Pas le temps de protester plus que ça, Raisin avait raison. Elles savent se défendre les bougresses ! Car en un instant, me voici entouré d’une horde de poulettes en colère, pire encore que dans les histoires saugrenues d’avortons en quêtes de plaisirs temporaires, à enchaîner promesses vaines et conquêtes.
Et avant que je n’aie pu assumer une posture plus défensive pour ne pas me faire écorcher de toute part, je sens un poids m’écraser au sol. Le filet avait été lâché et toute créature en-dessous – moi y compris – avait été capturé. Dans un concert de grognement et de caquètements, je m’extirpe tant bien que mal hors des mailles, avant qu’elles ne soient prestement refermées par mes coéquipiers, si je peux encore les appeler ainsi ... De grands mouvements de mains visèrent à débarrasser mes mains du gras du filet, maintenant poisseux de la tête aux pieds.
« - Enchanté Ralia. Je t’aurais bien serré la main si j’étais pas couvert de cette ... chose. Rappelez-moi qui a eu cette merveilleuse idée ... ? En fait non, oubliez, j’ai besoin d’un bain en urgence, là. »
Long soupire, je me tourne pour ouvrir ma chemise et débarrasser ma cape, qui malgré qu’elle soit sale, elle aussi, m’aidera à éponger un peu de la matière visqueuse qui recouvre mon visage, mes bras et une partie de mon buste. Une fois cela terminé, je n’ai même plus le courage de la remettre sur mes épaules.
« - Bien, je suppose qu’on a attiré toutes les volailles de la région. Que diriez-vous de les ramener, maintenant ? » Proposais-je en rabattant une mèche grasse en arrière.
Un brin de toilette me semblait plus que nécessaire, là de suite.
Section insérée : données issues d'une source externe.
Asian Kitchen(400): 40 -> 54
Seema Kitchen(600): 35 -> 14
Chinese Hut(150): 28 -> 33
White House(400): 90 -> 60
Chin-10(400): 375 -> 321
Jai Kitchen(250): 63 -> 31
D’ailleurs mon appât se rend finalement compte de l’aboutissement de ce dernier...en effet, il allait se retrouver au centre d’une foule en colère venu venger leur pauvre camarade en détresse. Pauvre de lui...Pas le temps de protester pour ce pauvre homme. La horde arriva comme une seule et même entité. L’attaque ne fut pas rapide et indolore pour Zephyr que du contraire. Je pense même que l’une d’elle avait tenté un laria du poulet. Finalement, le simple piège réalisa le travail, les mailles pleines d’huiles ne blessèrent pas une seule des caqueteuses tandis que notre ami s’en sortit indemne ? Celui-ci jura de devoir prendre un bain...en effet, il en avait besoin comme toute les cocottes présente ce jour-là.
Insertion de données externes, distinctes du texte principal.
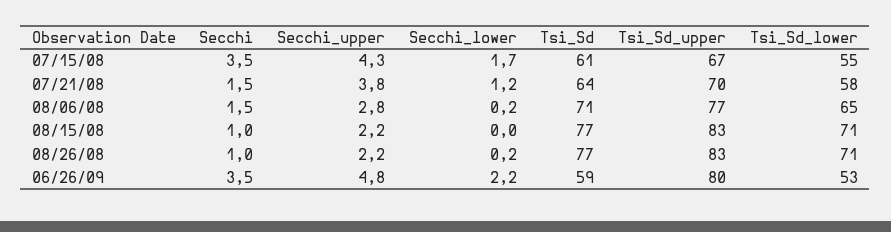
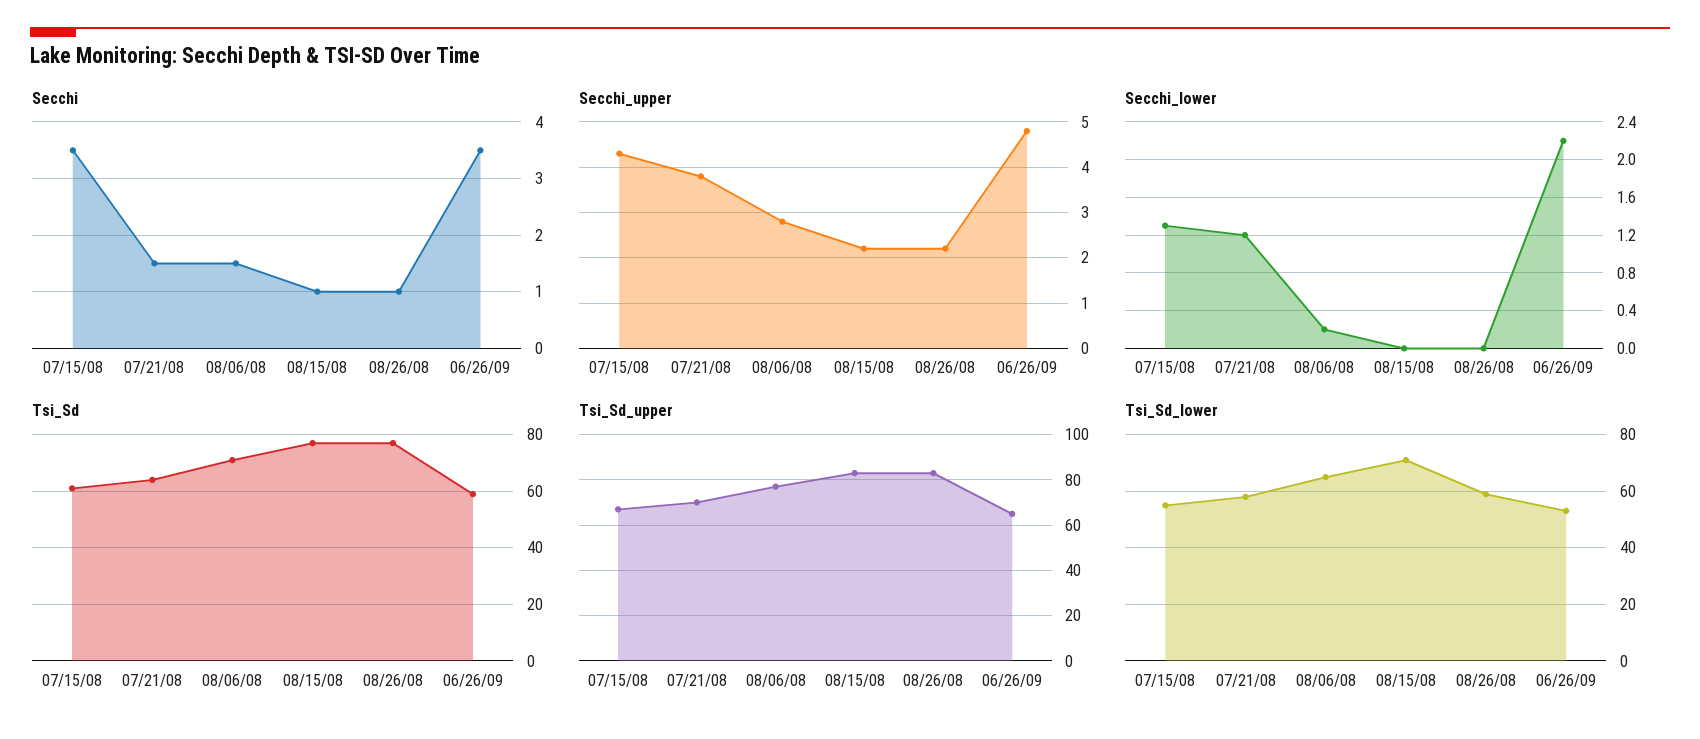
Secchi_lower, 07/15/08: 1.7 -> 1.3
Secchi_lower, 08/26/08: 0.2 -> 0
Tsi_Sd_lower, 08/26/08: 71 -> 60
Tsi_Sd_upper, 06/26/09: 80 -> 65

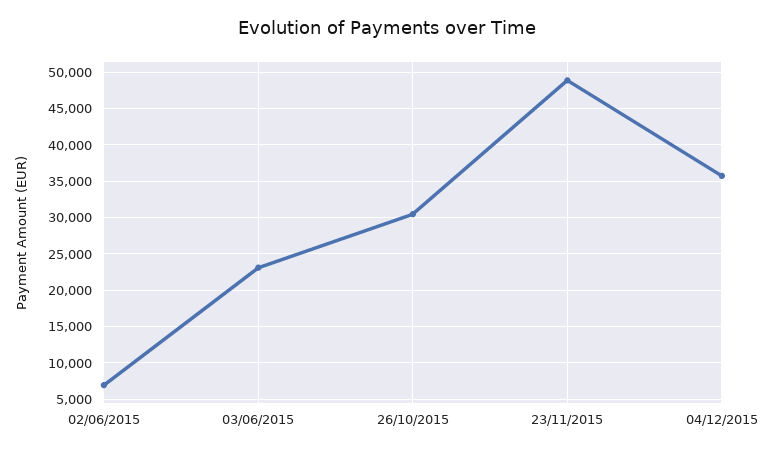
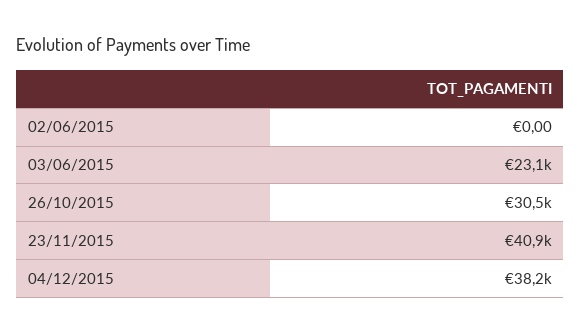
02/06/2015: 7000 -> 0
23/11/2015: 49000 -> 40900
04/12/2015: 36000 -> 38200

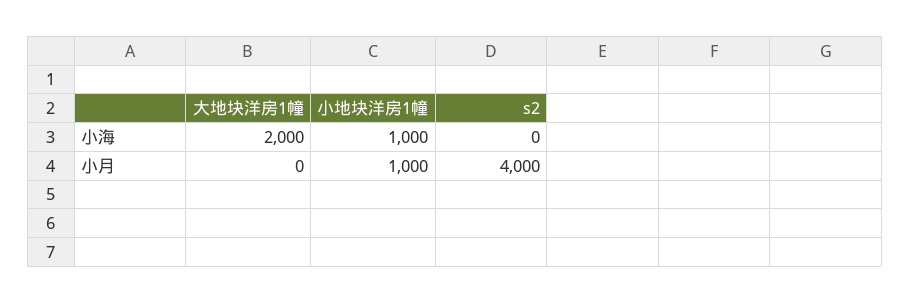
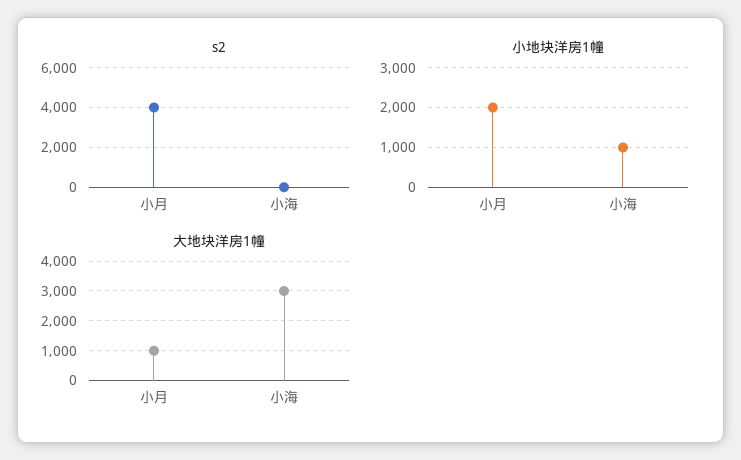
大地块洋房1幢, 小海: 2000 -> 3000
大地块洋房1幢, 小月: 0 -> 1000
小地块洋房1幢, 小月: 1000 -> 2000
“J’adore qu’un plan se déroule sans accro”
Je ne pus qu’esquisser un sourire sur sa réaction. Certain, aurait crier au scandale devant un tel subterfuge ! Mais pas lui, voilà une bonne personne prête à se sacrifier corps et corps pour une quête des plus difficile. Nos prisonnières s'offusquèrent de leur traitement et à vrai dire je les comprends mais au moins, tout cela c’était fait rapidement et sans douleur pour elles.
“En effet, rentrant, nous n’avons plus qu’à amener ces demoiselles à bon port”
Rien de bien compliquer en soit...je découpais deux grandes branches et j’y attachais la corde du filet. Ainsi, elle aurait le droit à un véhicule de luxe et surtout à ne pas être trainer à terre. Le voyage du retour, se fit sous quelques plaisanteries appréciables du noiraud et sous la surveillance étroite de sa violette concernant le traitement apporter à ses protégées.
Le fermier nous attendait de pied ferme devant son enclot-volière. Nous regardant avec des yeux mauvais. Je suppose qu’il avait entendu le cri de désespoir d’un gallinacé. Cependant, le malentendu se dissipa rapidement grâce à notre rapport. Pas de blessé, dans aucun des camps, un nombre non négligeable de fuyardes rattrapés et ramenés. Oui, le travail avait été fait dans les temps.
“Eh bien se fut, un plaisir de travailler avec vous. J’espère vous recroisez sur la route...Aithusa, Morro, on y va.”
Pas d’adieux prolongés...mon timing était assez serré, peut-être arriverais-je à temps à la guilde pour prendre de suite une nouvelle mission. Peut-être même que j’y rencontrerais un nouveau compagnon de route ?!